Identity Metasystem & Claims
Introduction to the Identity Metasystem and Claims
The Identity Metasystem and claims provide very powerful tools for modeling the identity and access aspects of systems of all scales and complexity. The ideas and principles behind them, however, are simple and very intuitive. This session will lay down the basic concepts behind the Identity Metasystem, will introduce you to the terminology and in general provide a level set on the subject. If you are not fully familiar with the claims based approach, this session will equip you with the means to get the most from the “Identity Metasystem & Claims” track and to proficiently participate in the industry dialogue on this fundamental topic.
Claims, Reputation and Behavioral Analysis of Online Identities
The goal of confirming an identity of a user remains a challenge in today’s online and offline worlds. To uphold the fundamental laws of identity that a subject is the same as itself: A ≡ A, different attributes of A must be known to discover A. There are several ways prevalent today. It includes word of mouth such as I know this user or he is who he claims to be, it also includes verifying an identity from trusted third parties like Governments, Certificate Authorities, etc.
The subject presents claims and those claims are used to match to known attributes. If these claims are issued by a trusted third party, they are verified offline or online with the third party. To know that the subject presenting claims is the unique subject, enough claims must be collected and matched with known attributes. The richer the sets of attributes about the subjects, and the increased number of claims the subject can possess, the better it is for the systems that can affirm the equation A ≡ A. Also to enhance this model further, it is essential to confirm these claims about ubjects against known attributes in real time. This will avoid TOC‐TOU errors.
Another dimension to this issue is the total number of claims the subject is presenting. Presenting all the possible claims explicitly, can lead to a bad and slow experience. E.g. In an online world, if a user is asked to enter his driver’s license, his redit card number, password, address, phone number, zip code every time he tries to access a web site, it will be a very unpleasant user experience.
In this presentation, we present how to enhance attributes about an subject that include reputation and behavior of the subject. The claims presented by subjects are transparent to the subject and yet it gives a richer set of attributes matching capabilites of the system.
For example, in an online world, behavioral characteristics include how user uses his system, which machines he uses to access he system, how he uses keyboards, mice, where he shops, what type of item he buys, etc. contrast usability/privacy/security properties of the proposal and tie that to user centric identities.
Using Claims to Convey Trust Across Identity Boundaries
This presentation will show how Trust that is created in the real world via In-Person Proofing events, can be leveraged to create digital identities and enable safer online transactions.

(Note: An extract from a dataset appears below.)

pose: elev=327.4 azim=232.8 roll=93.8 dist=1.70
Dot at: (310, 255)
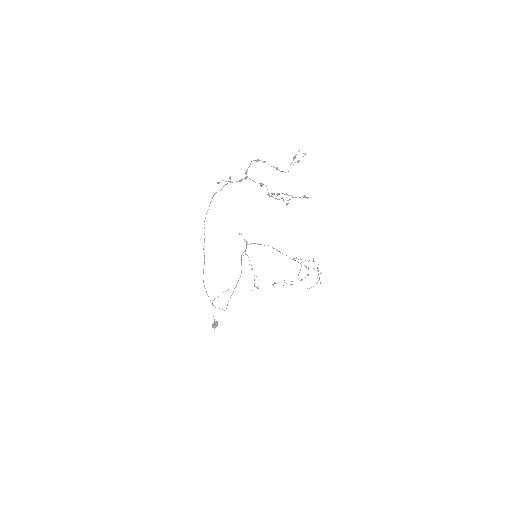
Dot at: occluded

It describes how one of the leading school district in the US is using claims-based access platform to simplify the deployment of educational resources and reduce management costs.
The case study is relevant beyond the educational sector and in many diverse enterprise contexts such as authorization and procurement. It is an invitation to developers—in education and elsewhere—to start building claims-aware applications that span across identity boundaries.